What has happened to the “Doctors to the Barrios” (DTTB) programme? Not
much has been heard of the government project that then Philippines' Health
Secretary Juan Flavier pioneered in 1993, which encouraged medical graduates to
consider spending a couple of years or so of their professional practice in
some of the country’s poorest and most remote barrios (villages), where
healthcare needs are at their direst.
Flavier launched the DTTB after
the Department of Health discovered that some 271 towns in the country had had
no municipal physician for 10 years or more. The programme, according to
current Health Secretary Enrique Ona, aimed to address this gap by providing
“equitable healthcare services to all areas of the country by deploying
competent, committed, community-oriented and dedicated physicians to serve
inaccessible areas”.
Flavier’s common-sense programme
was much lauded in its time.
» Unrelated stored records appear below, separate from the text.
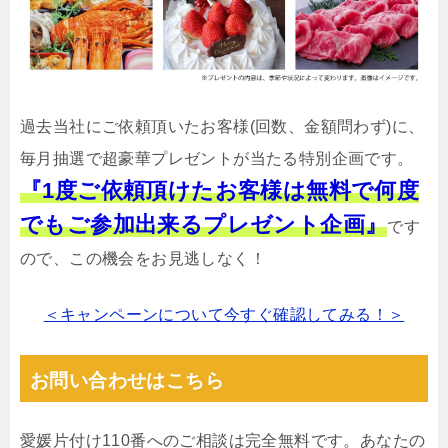
過去当社にご依頼頂いたお客様(回数、金額問わず)に、
毎月抽選で超豪華プレゼントが当たる特別企画です。
『1度ご依頼頂けたお客様は無料で何度
でもご参加出来るプレゼント企画』
です
ので、この機会をお見逃しなく！
＜キャンペーンについて今すぐ確認してみる！＞
お問い合わせはこちら
愛媛片付け110番へのご相談は完全無料です。あなたの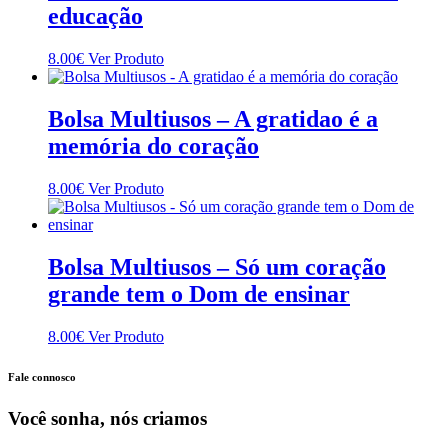
educação
This
8.00
€
Ver Produto
product
has
multiple
Bolsa Multiusos – A gratidao é a
variants.
memória do coração
The
options
may
This
8.00
€
Ver Produto
be
product
chosen
has
on
multiple
the
variants.
Bolsa Multiusos – Só um coração
product
The
grande tem o Dom de ensinar
page
options
may
be
This
8.00
€
Ver Produto
chosen
product
on
has
Fale connosco
the
multiple
product
variants.
Você sonha, nós criamos
page
The
options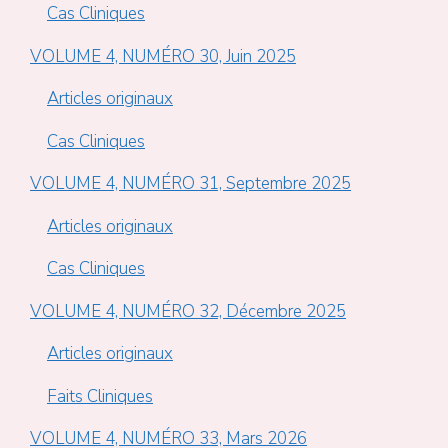
Cas Cliniques
VOLUME 4, NUMÉRO 30, Juin 2025
Articles originaux
Cas Cliniques
VOLUME 4, NUMÉRO 31, Septembre 2025
Articles originaux
Cas Cliniques
VOLUME 4, NUMÉRO 32, Décembre 2025
Articles originaux
Faits Cliniques
VOLUME 4, NUMÉRO 33, Mars 2026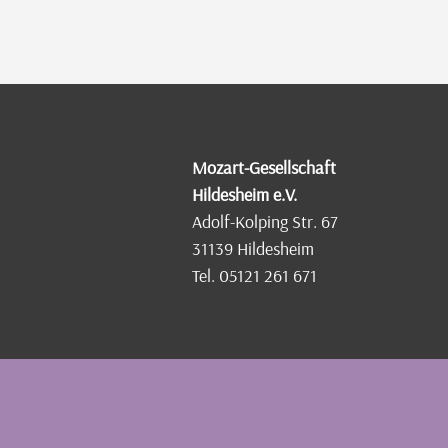
Mozart-Gesellschaft
Hildesheim e.V.
Adolf-Kolping Str. 67
31139 Hildesheim
Tel. 05121 261 671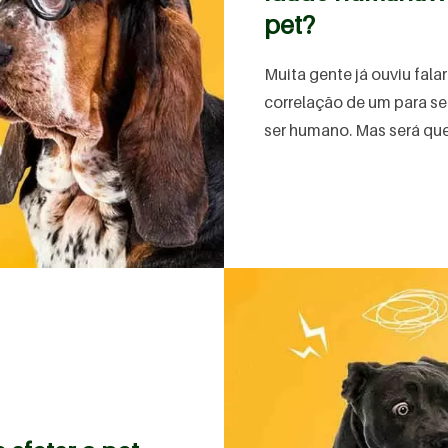
pet?
Muita gente já ouviu fal
correlação de um para set
ser humano. Mas será que i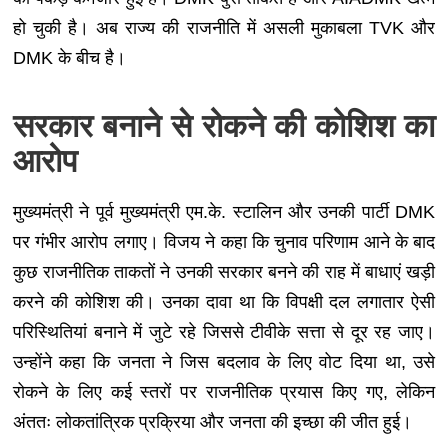
हो चुकी है। अब राज्य की राजनीति में असली मुकाबला TVK और
DMK के बीच है।
सरकार बनाने से रोकने की कोशिश का
आरोप
मुख्यमंत्री ने पूर्व मुख्यमंत्री एम.के. स्टालिन और उनकी पार्टी DMK
पर गंभीर आरोप लगाए। विजय ने कहा कि चुनाव परिणाम आने के बाद
कुछ राजनीतिक ताकतों ने उनकी सरकार बनने की राह में बाधाएं खड़ी
करने की कोशिश की। उनका दावा था कि विपक्षी दल लगातार ऐसी
परिस्थितियां बनाने में जुटे रहे जिससे टीवीके सत्ता से दूर रह जाए।
उन्होंने कहा कि जनता ने जिस बदलाव के लिए वोट दिया था, उसे
रोकने के लिए कई स्तरों पर राजनीतिक प्रयास किए गए, लेकिन
अंततः लोकतांत्रिक प्रक्रिया और जनता की इच्छा की जीत हुई।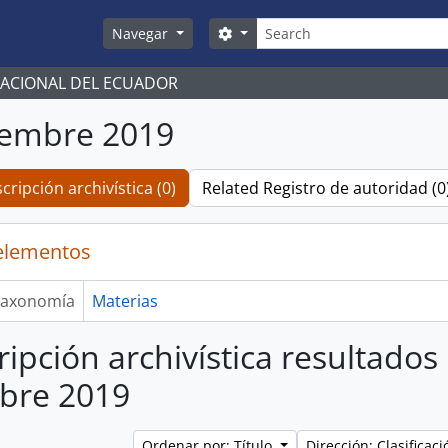
Búsqueda
Search options
Navegar
NACIONAL DEL ECUADOR
iembre 2019
cripción archivística (0)
Related Registro de autoridad (0
elementos
axonomía
Materias
ripción archivística resultados
bre 2019
Ordenar por: Título
Dirección: Clasifica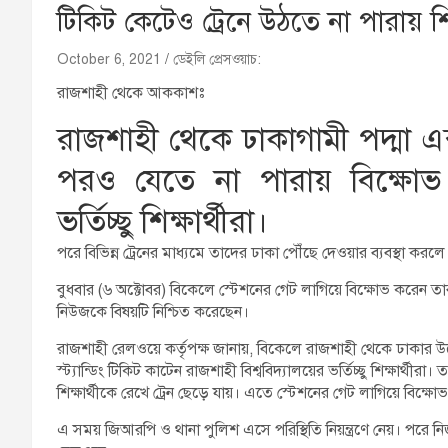
টিকিট কেটেও ট্রেনে উঠতে না পারায় শিক
October 6, 2021
ডেইলি প্রেসওয়াচ:
রাজশাহী থেকে আককাশঃ
রাজশাহী থেকে ঢাকাগামী পদ্মা এক্সপ
পরও যেতে না পারায় বিক্ষোভ ক
ভর্তিচ্ছু শিক্ষার্থীরা।
পরে বিভিন্ন ট্রেনের মাধ্যমে তাদের ঢাকা পৌঁছে দেওয়ার ব্যবস্থা করলে 
বুধবার (৬ অক্টোবর) বিকেলে স্টেশনের গেট লাগিয়ে বিক্ষোভ করেন তারা। 
নিউজকে বিষয়টি নিশ্চিত করেছেন।
রাজশাহী রেলওয়ে কর্তৃপক্ষ জানায়, বিকেলে রাজশাহী থেকে ঢাকার উদ্দেশ্
স্ট্যান্ডিং টিকিট কাটেন রাজশাহী বিশ্ববিদ্যালয়ের ভর্তিচ্ছু শিক্ষার্থী
শিক্ষার্থীকে রেখে ট্রেন ছেড়ে যায়। এতে স্টেশনের গেট লাগিয়ে বিক্ষোভ 
এ সময় জিআরপি ও থানা পুলিশ এসে পরিস্থিতি নিয়ন্ত্রণে নেয়। পরে নিজ গন্ত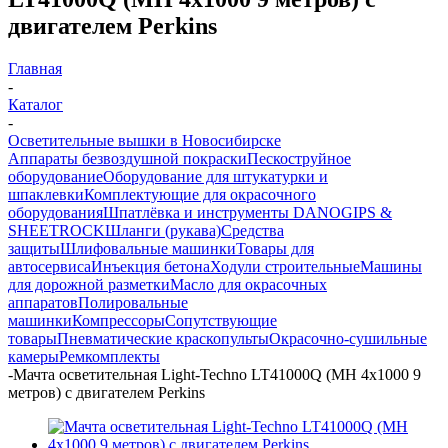
двигателем Perkins
Главная
-
Каталог
-
Осветительные вышки в Новосибирске
Аппараты безвоздушной покраски
Пескоструйное
оборудование
Оборудование для штукатурки и
шпаклевки
Комплектующие для окрасочного
оборудования
Шпатлёвка и инструменты DANOGIPS &
SHEETROCK
Шланги (рукава)
Средства
защиты
Шлифовальные машинки
Товары для
автосервиса
Инъекция бетона
Ходули строительные
Машины
для дорожной разметки
Масло для окрасочных
аппаратов
Полировальные
машинки
Компрессоры
Сопутствующие
товары
Пневматические краскопульты
Окрасочно-сушильные
камеры
Ремкомплекты
-
Мачта осветительная Light-Techno LT41000Q (MH 4х1000 9
метров) с двигателем Perkins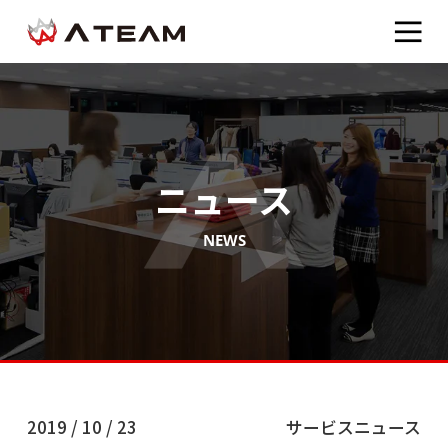
ニュース
NEWS
2019 / 10 / 23
サービスニュース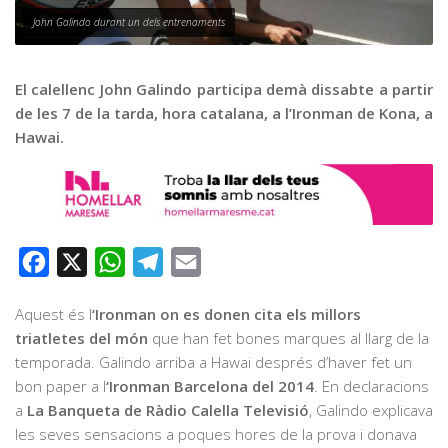
Graella
John Galindo durant un dels entrenaments
Publicitat
Contacte
El calellenc John Galindo participa demà dissabte a partir
de les 7 de la tarda, hora catalana, a l’Ironman de Kona, a
Hawai.
Facebook
X
WhatsApp
Telegram
Email
Aquest és l
‘Ironman on es donen cita els millors
triatletes del món
que han fet bones marques al llarg de la
temporada. Galindo arriba a Hawai després d’haver fet un
bon paper a l
‘Ironman Barcelona del 2014
. En declaracions
a
La Banqueta de Ràdio Calella Televisió
, Galindo explicava
les seves sensacions a poques hores de la prova i donava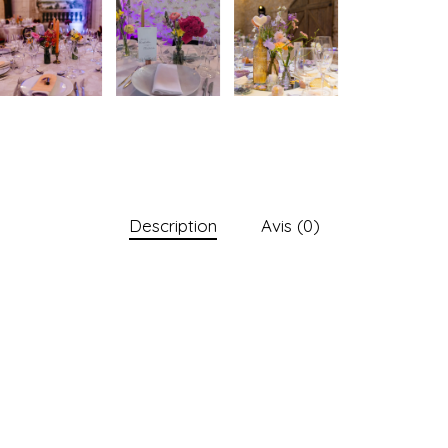
Description
Avis (0)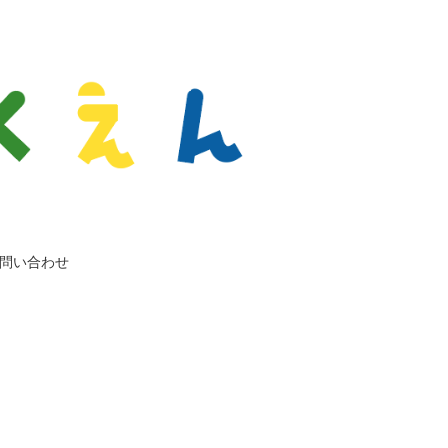
問い合わせ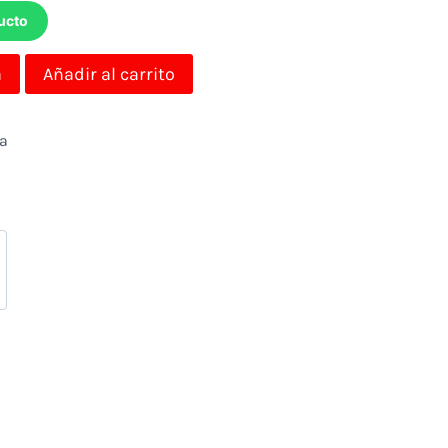
ucto
a
Añadir al carrito
da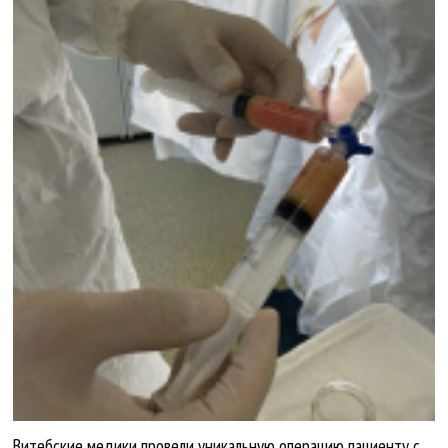
Витебские медики провели уникальную операцию пациенту с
Not only did it pinpoint, and seek to remedy, a
critical weakness in the healthcare environment, one that affected the most
economically deprived and vulnerable sectors of the population; it also made
urgent Flavier’s call, one that he had practiced himself for much of his
career, for doctors—especially those from the University of the Philippines
(UP) and other state colleges whose education is subsidised by the citizenry—to
“give back” to the country by rendering service in places where they’re needed
most.
The government is said to
subsidise about 80 per cent of a student’s education in UP; unfortunately,
according to a GMA-7 report last year, “data from the UP College of Medicine
showed that more than 80 per cent of their graduates eventually leave the
country to practice medicine overseas, and the number has been increasing in
the past 10 years.”
This has led to a new university
policy, called the Return Service Programme, in which incoming freshmen to
medical colleges in UP schools are required to sign a commitment saying that
after they graduate, they will stay and serve the country for a specific number
of years—three for those under the medicine programme, two for students from
allied disciplines such as dentistry, nursing, pharmacy, public health and
health sciences.
Not all of them will find
employment, of course, in city-based hospitals and medical institutions. So
they may well consider the DTTB programme, which, nearly 20 years after Flavier
sounded the call, turns out to have grown very significantly.
Last week, Ona announced that the
Philippines would no longer have “doctorless” municipalities by the end of the
year, with 32 “doctorless” and “very poor” municipalities in Abra, Ilocos Sur,
Cagayan in the north and Palawan, Tawi-Tawi and Basilan in the south finally
about to have their own physician by December through the DTTB programme.
How did the DOH do it? By
assiduous recruitment, apparently, resulting this year in 114 new recruits, on
top of the 72 doctors already deployed to various fifth- or sixth-class
municipalities all over the country since last year that cannot afford to hire
their own doctor.
“Since 1993, 553 physicians have
served in 390 municipalities all over the Philippines,” said Ona. “Presently,
our doctors are serving in 68 municipalities in 38 provinces and 16 regions
across the country.”
Ona’s address at the recent
commencement exercises of the new doctors didn’t skip the caveats. “The road
will not be easy,” Ona said, the difficulty stemming right off from the sheer
weight of the job. DTTB doctors could serve up to 50,000 people, or more than
double the doctor-to-population ratio of 1:20,000 set by the World Health
Organisation, he said. For young doctors, two years of such crushing work may
be daunting.
“But the journey has its
rewards,” Ona added. “No doubt, your communities will adopt you as one of their
own and pamper you in their little way, in their humble way. Experiences, both
good and bad, will give colour to your tours of duty. You will find
fulfillment, however, in every patient you treat, comfort, and hopefully heal.”
The government is doing its bit
to sweeten the deal not only with incentives such as clothing, subsistence,
laundry and hazard allowances, but also with postgraduate study opportunities
for the young doctors.
Of the new batch of 114 DTTB
doctors, 92 are said to have already been dispatched to various areas. The
communities they serve—and the larger nation whose well-being benefits from
their heroic work—will no doubt be grateful. DOH’s next goal must be to deploy
more than one of these physicians to a target community, to decrease the
doctor-to-population ratio. In other words, may their tribe increase, indeed.